On se ligua par familles, par clans, par tribus, on s’invectiva, on s’insulta et bientôt on en vint aux mains.
Il y eut des altercations, des disputes, des batailles rangées, des règlements de compte. Il y eut des blessés, des estropiés, des éborgnés et des mutilés de cette drôle de guerre.
Des parents se fâchèrent, des alliances furent rompues, des amoureux rompirent leurs fiançailles, des hommes qui venaient de tribus rivales trouvèrent là le moyen de renouveler leur haine millénaire pour plusieurs générations encore. Tout l’été se passa ainsi. A la canicule s’ajouta l’échauffement des esprits et les échauffourées quotidiennes. Ce fut un véritable enfer.
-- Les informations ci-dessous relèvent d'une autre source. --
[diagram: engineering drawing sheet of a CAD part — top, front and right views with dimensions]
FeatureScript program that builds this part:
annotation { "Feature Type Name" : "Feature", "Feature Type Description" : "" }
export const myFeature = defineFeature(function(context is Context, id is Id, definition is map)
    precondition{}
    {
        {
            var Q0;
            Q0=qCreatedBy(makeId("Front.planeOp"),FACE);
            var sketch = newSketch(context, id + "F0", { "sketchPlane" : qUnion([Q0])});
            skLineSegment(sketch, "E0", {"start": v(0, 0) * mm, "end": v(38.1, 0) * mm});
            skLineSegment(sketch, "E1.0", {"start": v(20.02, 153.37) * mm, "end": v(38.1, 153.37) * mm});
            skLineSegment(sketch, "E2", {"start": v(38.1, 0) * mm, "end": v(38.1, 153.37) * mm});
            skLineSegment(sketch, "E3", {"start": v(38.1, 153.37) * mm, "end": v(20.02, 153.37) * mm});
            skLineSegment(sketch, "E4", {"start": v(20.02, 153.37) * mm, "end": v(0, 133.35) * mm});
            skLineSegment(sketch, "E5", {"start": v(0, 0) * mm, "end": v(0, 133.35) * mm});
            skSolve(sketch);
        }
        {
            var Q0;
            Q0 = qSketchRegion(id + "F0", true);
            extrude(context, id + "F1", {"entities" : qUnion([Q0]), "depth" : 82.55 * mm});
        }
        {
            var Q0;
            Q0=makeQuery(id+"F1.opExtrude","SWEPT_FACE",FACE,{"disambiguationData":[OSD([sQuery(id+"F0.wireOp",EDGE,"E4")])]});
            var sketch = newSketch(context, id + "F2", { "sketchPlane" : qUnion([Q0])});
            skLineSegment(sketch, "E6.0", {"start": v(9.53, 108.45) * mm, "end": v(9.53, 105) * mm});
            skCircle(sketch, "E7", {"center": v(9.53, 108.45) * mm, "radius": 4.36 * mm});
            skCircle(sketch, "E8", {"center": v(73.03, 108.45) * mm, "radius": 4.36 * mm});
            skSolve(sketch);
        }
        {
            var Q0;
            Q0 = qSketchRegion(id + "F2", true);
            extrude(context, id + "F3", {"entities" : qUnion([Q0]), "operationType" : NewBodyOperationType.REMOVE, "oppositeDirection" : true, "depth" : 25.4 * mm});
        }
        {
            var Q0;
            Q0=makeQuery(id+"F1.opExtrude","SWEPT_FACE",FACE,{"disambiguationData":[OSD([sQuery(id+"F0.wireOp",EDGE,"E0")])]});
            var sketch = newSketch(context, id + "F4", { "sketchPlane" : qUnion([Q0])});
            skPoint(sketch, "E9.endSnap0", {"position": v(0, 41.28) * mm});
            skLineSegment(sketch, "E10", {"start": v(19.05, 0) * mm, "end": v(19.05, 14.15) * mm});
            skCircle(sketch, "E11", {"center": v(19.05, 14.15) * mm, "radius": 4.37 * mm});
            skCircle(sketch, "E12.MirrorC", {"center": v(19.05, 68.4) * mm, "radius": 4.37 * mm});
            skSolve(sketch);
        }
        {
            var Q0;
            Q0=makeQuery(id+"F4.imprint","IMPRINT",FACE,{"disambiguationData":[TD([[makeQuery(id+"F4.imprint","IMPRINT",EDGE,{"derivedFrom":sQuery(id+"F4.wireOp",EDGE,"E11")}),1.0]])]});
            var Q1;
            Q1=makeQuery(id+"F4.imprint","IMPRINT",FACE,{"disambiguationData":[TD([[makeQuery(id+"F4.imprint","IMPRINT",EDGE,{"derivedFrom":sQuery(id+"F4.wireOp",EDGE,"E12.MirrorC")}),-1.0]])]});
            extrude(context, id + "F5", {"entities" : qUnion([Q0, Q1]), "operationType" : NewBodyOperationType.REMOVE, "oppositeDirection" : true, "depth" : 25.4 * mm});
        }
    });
C’est alors que survint la première pluie d’automne, celle qui répond au doux nom si romantique de ‘Ghassalet Ennouader ». Le niveau de la lagune monta et plus du tiers des terres furent reconquises par les eaux saumâtres. D’autres pluies suivirent, et tous les rêves et les espoirs furent engloutis. Adieu veaux, vaches, brebis.
L’été suivant lorsque la Sebkha se dessécha à nouveau, les misérables frontières que les hommes avaient érigées s’étaient muées en de fantastiques sculptures de sel. Un paysage surréaliste avait émergé des flots. Le rêve des hommes s’était figé dans le sel, car la nature récupère tout, embellit tout. Et les cristaux de gemmes brillant au soleil créaient des mirages où l’on apercevait des jardins d’Eden, des palais de milli et une nuits et des paysages d’une miraculeuse beauté. Tout cependant n’était qu’illusion, comme l’illusoire et inutile agitation des hommes.
L’homme et son œuvre sont éphémères. De tout ce qu’il aura entrepris que restera-t-il sur la misérable boule de boue où il réside ?
L’espèce humaine passera, comme ont passé les dinosaures, et quand le soleil s’éteindra, ce qui ne peut manquer d’arriver, les hommes auront disparu depuis longtemps.
Les derniers seront aussi dénués et stupides qu’étaient les premiers. Ils reviendront dans les misérables cavernes, au bord des glaciers qui rouleront alors leurs blocs sur les ruines effacées des villes où maintenant on pense, on aime, on souffre, on espère, et on construit.
Un jour, le dernier d’entre eux mourra, et la terre, astre périmé, continuera de tourner sans fin dans les espaces sans bornes, emportant dans le cosmos silencieux les cendres de l’humanité.
En ce minuscule coin de l’univers sera annulée à jamais l’aventure pitoyable de l’homme. Aventure qui déjà, peut être, s’est achevée sur d’autres mondes, aventures qui, en d’autres mondes peut-être, se renouvellera vers d’autres formes de vie. Et partout soutenue par les mêmes illusions, créatrice des mêmes tourments, des mêmes rêves, partout aussi absurde, aussi vaine, aussi irrémédiablement promise dès le début à l’échec final, la mort et les ténèbres infinies.
Tahar Fazaa, Mellassine Story (courtes nouvelles), « Mellassine story », pp. 7-11, Tunis, Tunisie, éditions Apollonia 2010, 4ème édition [première édition 2002].